French inflation rose by 2.7 percent, up from the 1.9 percent increase in August. That’s slightly less than the expected average forecast of 2.8 percent in a Reuters poll of 24 economists’ expectations, but is still its highest rate since December 2011.
INSEE said its EU-harmonized consumer prices index fell 0.2 percent from August, signaling a 12-month inflation rate of 2.7 percent, up from 2.4 percent in August.
The increase was driven in part by an acceleration in prices of services, which rose 1.5 percent versus 0.7 percent in August, and energy, which increased 14.4 percent versus 12.7 percent a month earlier.
Surging energy places are currently playing out across the globe, with several European countries facing soaring energy bills as gas prices have risen more than 35 percent in the past month amid lower supplies and a surge in demand as pandemic-hit economies around the world reopen.
In Europe, supply levels are 16 percent below the five-year average, a record low for this time of year.
The situation has prompted fears that there’s simply not enough gas stored up for the winter in the event of particularly cold temperatures in the Northern Hemisphere.

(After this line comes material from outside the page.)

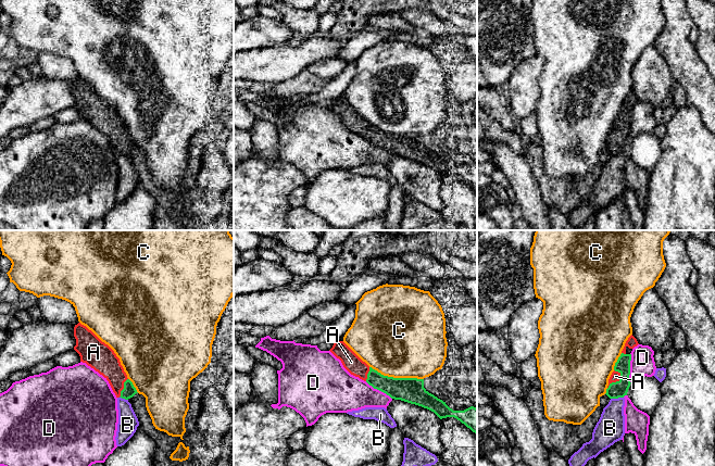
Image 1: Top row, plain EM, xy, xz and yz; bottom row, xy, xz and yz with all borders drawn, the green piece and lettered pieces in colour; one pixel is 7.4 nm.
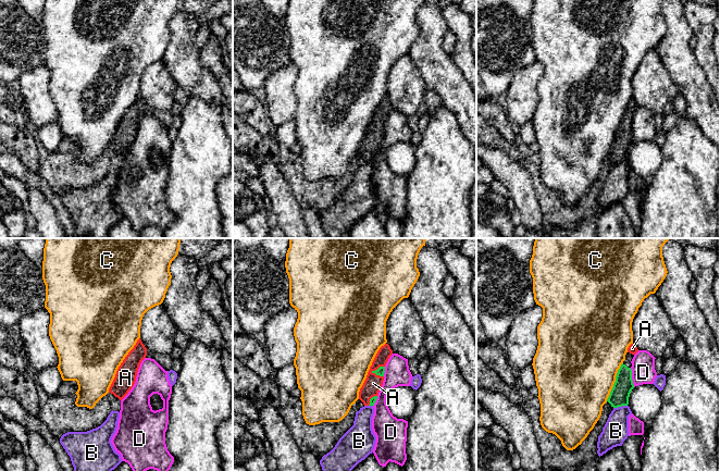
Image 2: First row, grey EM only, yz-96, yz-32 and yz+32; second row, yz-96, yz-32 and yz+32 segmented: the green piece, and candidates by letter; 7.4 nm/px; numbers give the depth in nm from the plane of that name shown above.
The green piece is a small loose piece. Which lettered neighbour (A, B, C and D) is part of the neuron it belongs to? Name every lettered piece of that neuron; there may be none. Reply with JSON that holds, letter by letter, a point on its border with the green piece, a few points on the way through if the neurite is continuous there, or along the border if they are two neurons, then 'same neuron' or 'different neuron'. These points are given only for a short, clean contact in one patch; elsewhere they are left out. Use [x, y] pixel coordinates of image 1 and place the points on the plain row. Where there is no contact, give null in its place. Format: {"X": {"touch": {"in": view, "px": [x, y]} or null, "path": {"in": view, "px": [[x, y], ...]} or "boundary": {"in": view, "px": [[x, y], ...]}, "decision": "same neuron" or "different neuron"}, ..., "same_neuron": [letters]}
{"A": {"touch": {"in": "yz", "px": [616, 138]}, "path": {"in": "yz", "px": [[618, 146], [616, 138], [615, 133]]}, "decision": "same neuron"}, "B": {"touch": {"in": "yz", "px": [616, 154]}, "boundary": {"in": "yz", "px": [[623, 153], [611, 155]]}, "decision": "different neuron"}, "C": {"touch": {"in": "xz", "px": [397, 135]}, "decision": "different neuron"}, "D": {"touch": {"in": "yz", "px": [629, 125]}, "decision": "different neuron"}, "same_neuron": ["A"]}

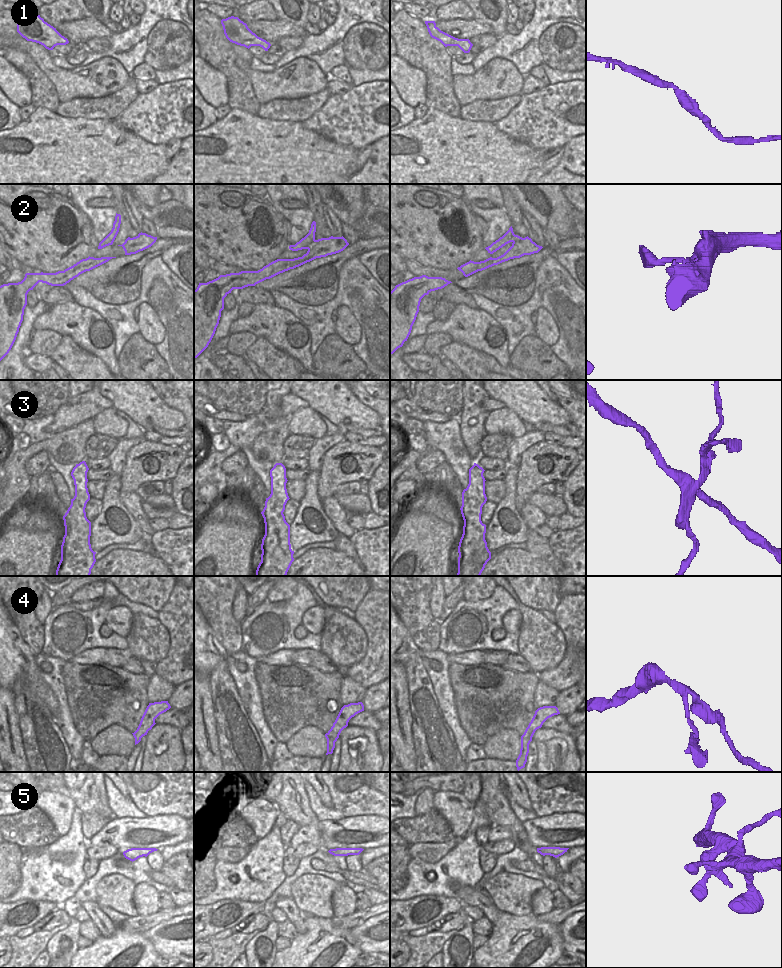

ECB President Christine Lagarde said on Sept. 28 that Europe’s current spike in inflation levels is only temporary and won’t lead the European Central Bank to “overreact” by withdrawing stimulus or raising interest rates.
“The key challenge is to ensure that we do not overreact to transitory supply shocks that have no bearing on the medium term,” she said, adding that monetary policy also needs to keep “nurturing the positive demand forces that could durably lift inflation” toward the bank’s 2 percent goal.
Meanwhile, there’s a growing concern in the United States that the Federal Reserve will start cutting back on its monthly bond purchases as early as November, and will withdraw the extraordinary support it unleashed after the pandemic lockdowns paralyzed the economy.